# Strike King Rage Tails



## Waterwings (Feb 21, 2008)

Saw some new baits (Rage Tail) by Strike King at our Walmart the other day:

https://www.strikeking.com/press/pr_2007/Rage_Tail.pdf


----------



## SMDave (Feb 21, 2008)

I personally have not used them, but see them on TV. It seems as if the Zoom Ultravibe lures (speed worm, speed craw, horny toad, etc) have more action than the Rage tail. Also, if you check out tacklewarehouse.com, you can see pictures of the tails. They look FAT! As in, hard to move around well fat. I will stick to Zoom! (although Strike King has for sure made some winners before)


----------



## Nickk (Feb 21, 2008)

SMDave said:


> I personally have not used them, but see them on TV. It seems as if the Zoom Ultravibe lures (speed worm, speed craw, horny toad, etc) have more action than the Rage tail. Also, if you check out tacklewarehouse.com, you can see pictures of the tails. They look FAT! As in, hard to move around well fat. I will stick to Zoom! (although Strike King has for sure made some winners before)



I love Ultravibe Craws!


----------



## Waterwings (Feb 21, 2008)

I've seen the tails (in the packaging) of the Shad at WalMart. They do look "fat" and not as thin as some Zoom baits. I'm gonna buy a pack of the Toads and give them a try and see if I can stir something up.........come warm weather of course :wink:


----------



## slim357 (Feb 21, 2008)

i was thinkin of gettin a pack too, but have not, let me know what you think of them


----------



## Waterwings (Feb 21, 2008)

slim357 said:


> i was thinkin of gettin a pack too, but have not, let me know what you think of them



Will surely do that, come warm weather.............we're still kinda iced-in here :shock:


----------



## jkbirocz (Feb 22, 2008)

I saw them at Cabelas before Christmas, I think they are gonna be great baits. I really don' tthink the thicker plastic will slow the action down. I can't wait to try the shad.


----------



## little anth (Feb 22, 2008)

ive seen them they look odd but thats just the pic ive seen


----------



## BassAddict (Feb 22, 2008)

yea ive been eyeing up the shad every time through the BPS magazine, if any one tries em id love to hear a report


----------



## Waterwings (Feb 22, 2008)

I picked up a pack of the Toads and a pack of the Shad tonight at walmart. I'll post some up-close pics later tomorrow. Early in the day the wife and I are taking our granddaughter to the mall for her 3rd birthday (which is next week, but I'll be out of town on that day).


----------



## Popeye (Feb 23, 2008)

Waterwings said:


> (which is next week, but I'll be out of town on that day).
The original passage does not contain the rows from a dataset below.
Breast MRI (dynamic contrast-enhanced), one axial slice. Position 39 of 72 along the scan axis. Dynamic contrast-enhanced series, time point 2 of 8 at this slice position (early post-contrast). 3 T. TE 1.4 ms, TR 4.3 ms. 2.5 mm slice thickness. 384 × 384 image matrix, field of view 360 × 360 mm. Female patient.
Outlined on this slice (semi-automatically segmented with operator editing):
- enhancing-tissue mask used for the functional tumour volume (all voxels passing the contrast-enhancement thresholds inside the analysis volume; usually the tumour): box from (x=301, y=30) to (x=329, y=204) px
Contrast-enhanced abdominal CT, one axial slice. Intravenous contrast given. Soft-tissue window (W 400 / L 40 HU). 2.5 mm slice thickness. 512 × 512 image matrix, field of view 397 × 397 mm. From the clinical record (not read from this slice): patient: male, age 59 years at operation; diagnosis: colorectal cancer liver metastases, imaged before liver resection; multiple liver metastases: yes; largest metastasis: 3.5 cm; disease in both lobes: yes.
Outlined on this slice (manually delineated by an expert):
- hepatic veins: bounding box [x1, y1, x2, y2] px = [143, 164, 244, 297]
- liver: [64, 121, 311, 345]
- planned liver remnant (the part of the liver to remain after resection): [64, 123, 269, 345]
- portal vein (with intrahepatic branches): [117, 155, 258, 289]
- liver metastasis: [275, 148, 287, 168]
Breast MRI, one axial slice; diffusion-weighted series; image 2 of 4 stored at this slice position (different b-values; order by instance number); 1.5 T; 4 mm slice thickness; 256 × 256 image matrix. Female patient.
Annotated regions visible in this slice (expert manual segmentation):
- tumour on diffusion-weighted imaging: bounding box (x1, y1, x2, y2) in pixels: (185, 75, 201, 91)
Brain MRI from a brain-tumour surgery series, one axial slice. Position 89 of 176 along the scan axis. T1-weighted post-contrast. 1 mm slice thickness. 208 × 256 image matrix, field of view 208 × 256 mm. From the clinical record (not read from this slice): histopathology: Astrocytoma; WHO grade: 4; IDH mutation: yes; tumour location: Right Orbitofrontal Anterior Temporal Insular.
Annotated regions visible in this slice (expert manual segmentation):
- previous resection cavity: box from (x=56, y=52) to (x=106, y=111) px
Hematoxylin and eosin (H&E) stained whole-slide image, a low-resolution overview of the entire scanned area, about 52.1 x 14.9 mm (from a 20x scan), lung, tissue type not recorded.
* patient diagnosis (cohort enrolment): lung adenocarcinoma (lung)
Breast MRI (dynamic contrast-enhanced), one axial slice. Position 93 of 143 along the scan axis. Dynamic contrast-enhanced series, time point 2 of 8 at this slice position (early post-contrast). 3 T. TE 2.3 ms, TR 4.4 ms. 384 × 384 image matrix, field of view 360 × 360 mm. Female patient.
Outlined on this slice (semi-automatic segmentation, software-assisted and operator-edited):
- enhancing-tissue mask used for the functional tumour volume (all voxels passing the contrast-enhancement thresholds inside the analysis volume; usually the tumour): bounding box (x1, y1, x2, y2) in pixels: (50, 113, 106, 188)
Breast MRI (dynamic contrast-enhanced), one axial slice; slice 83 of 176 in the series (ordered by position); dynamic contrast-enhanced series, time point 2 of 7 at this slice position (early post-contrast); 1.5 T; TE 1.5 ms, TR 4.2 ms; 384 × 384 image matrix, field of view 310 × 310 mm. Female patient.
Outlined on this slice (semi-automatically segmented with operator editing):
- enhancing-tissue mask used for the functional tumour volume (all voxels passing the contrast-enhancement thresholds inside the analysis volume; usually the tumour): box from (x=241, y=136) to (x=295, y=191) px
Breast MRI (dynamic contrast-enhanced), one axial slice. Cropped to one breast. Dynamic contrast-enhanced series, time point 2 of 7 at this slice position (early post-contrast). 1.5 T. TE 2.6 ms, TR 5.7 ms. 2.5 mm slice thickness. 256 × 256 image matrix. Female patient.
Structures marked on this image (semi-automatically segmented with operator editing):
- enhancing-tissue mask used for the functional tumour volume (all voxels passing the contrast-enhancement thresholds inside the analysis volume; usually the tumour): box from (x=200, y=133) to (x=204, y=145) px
Is that when you are coming up here to go ice fishing? :lol:


----------



## Waterwings (Feb 23, 2008)

It took me around 30-35 minutes yesterday to de-ice my truck before going to work. I've filled my ice quota for the year, lol. But thanks for the invite   . If the weather doesn't get crazy, I'm taking 4 students to Wright-Patterson AF Museum for a visit.


Here's the pics of the Strike King Rage Toad and Rage Shad:

Rage Toad: Green Pumpkin Pearl






Rage Shad: Smokey Shad


----------



## Jim (Feb 23, 2008)

Those toads look good waterwings!


----------



## Waterwings (Feb 23, 2008)

I think they'll do well. They're softer than the Mann's hardnose toads I've tried (and had no luck with :roll: )


Update: 2/23/08 10:59am: Here's a quote from someone on another site that has already used them:

"Very good baits. Throw up a ton of water."


----------